Mythology has been a considerable component of religion and culture. Myths personify morals and ideals. Both Snyder and Jeffers deem myths to be significant. In “Coyote Makes Things Hard”, Snyder asserts that Native American myths are “profound” and that “they are the first, but not the last, stories to be told of where we are learning to live”. Myths are a way for cultures to communicate wisdom about reality and the natural world. Snyder observes that the Native American people “are alive and well, keeping their culture alive, and playing a strong role in the future of their bioregion”. Myths can be a method for cultures to teach appropriate practices for living in harmony with the natural world.

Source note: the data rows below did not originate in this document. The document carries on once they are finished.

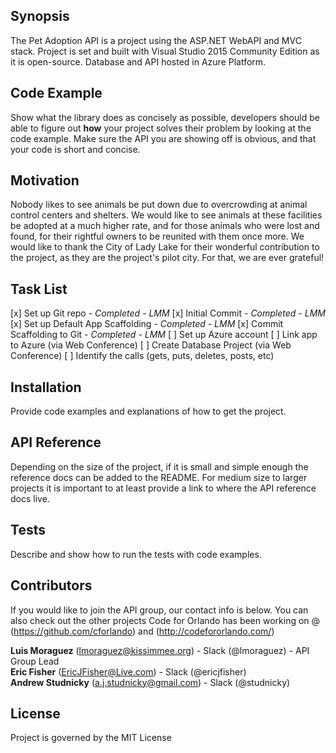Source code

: ## Synopsis

The Pet Adoption API is a project using the ASP.NET WebAPI and MVC stack.  Project is set and built with Visual Studio 2015 Community Edition as it is open-source. Database and API hosted in Azure Platform.

## Code Example

Show what the library does as concisely as possible, developers should be able to figure out **how** your project solves their problem by looking at the code example. Make sure the API you are showing off is obvious, and that your code is short and concise.

## Motivation

Nobody likes to see animals be put down due to overcrowding at animal control centers and shelters.  We would like to see animals at these facilities be adopted at a much higher rate, and for those animals who were lost and found, for their rightful owners to be reunited with them once more.  We would like to thank the City of Lady Lake for their wonderful contribution to the project, as they are the project's pilot city.  For that, we are ever grateful!

## Task List

[x] Set up Git repo - <i>Completed - LMM</i>
[x] Initial Commit - <i>Completed - LMM</i>
[x] Set up Default App Scaffolding - <i>Completed - LMM</i>
[x] Commit Scaffolding to Git - <i>Completed - LMM</i>
[ ] Set up Azure account
[ ] Link app to Azure (via Web Conference)
[ ] Create Database Project (via Web Conference)
[ ] Identify the calls (gets, puts, deletes, posts, etc)


## Installation

Provide code examples and explanations of how to get the project.

## API Reference

Depending on the size of the project, if it is small and simple enough the reference docs can be added to the README. For medium size to larger projects it is important to at least provide a link to where the API reference docs live.

## Tests

Describe and show how to run the tests with code examples.

## Contributors

If you would like to join the API group, our contact info is below.  You can also check out the other projects Code for Orlando has been working on @ (https://github.com/cforlando) and (http://codefororlando.com/) <br />

**Luis Moraguez** (lmoraguez@kissimmee.org) - Slack (@lmoraguez) - API Group Lead <br />
**Eric Fisher** (EricJFisher@Live.com) - Slack (@ericjfisher) <br />
**Andrew Studnicky** (a.j.studnicky@gmail.com) - Slack (@studnicky)

## License

Project is governed by the MIT License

Jeffers also recognizes the “profound” nature of myths as an asset to a culture. Jeffers relies on the symbolism of specific myths to impart concepts. For example, in “Science”, Jeffers portrays a classic Greek myth, the story of “Actaeon who saw the goddess naked among leaves”. Jeffers succinctly describes Actaeon being devoured by his own hunting dogs in order to drive home the point that man is being destroyed by his own devices. Jeffers puts a fresh face on old myths to drive home many of the same lessons which were taught in the past.

Snyder and Jeffers share a mutual recognition of technology’s influence on culture and the natural world, as well as the positive and negative consequences which may arise from its development. There are “splendors” and “quieter chainsaws”, yet there are also “agonies” and “cruel destructive power” which may harm humanity and nature. Jeffers and Snyder have both observed that religion is a large aspect of culture as well. Snyder considers many features of religion to be important such as a morality base, rituals, and myths, yet he distinguishes these between religions and the effects on nature. On the other hand, Jeffers maintains a more Christian base for religion as a value system while drawing on ancient myths to impart meaning. The natural world, human culture, technology and religion are all intertwined, and only through that comprehension can humanity achieve harmony with the world it inhabits.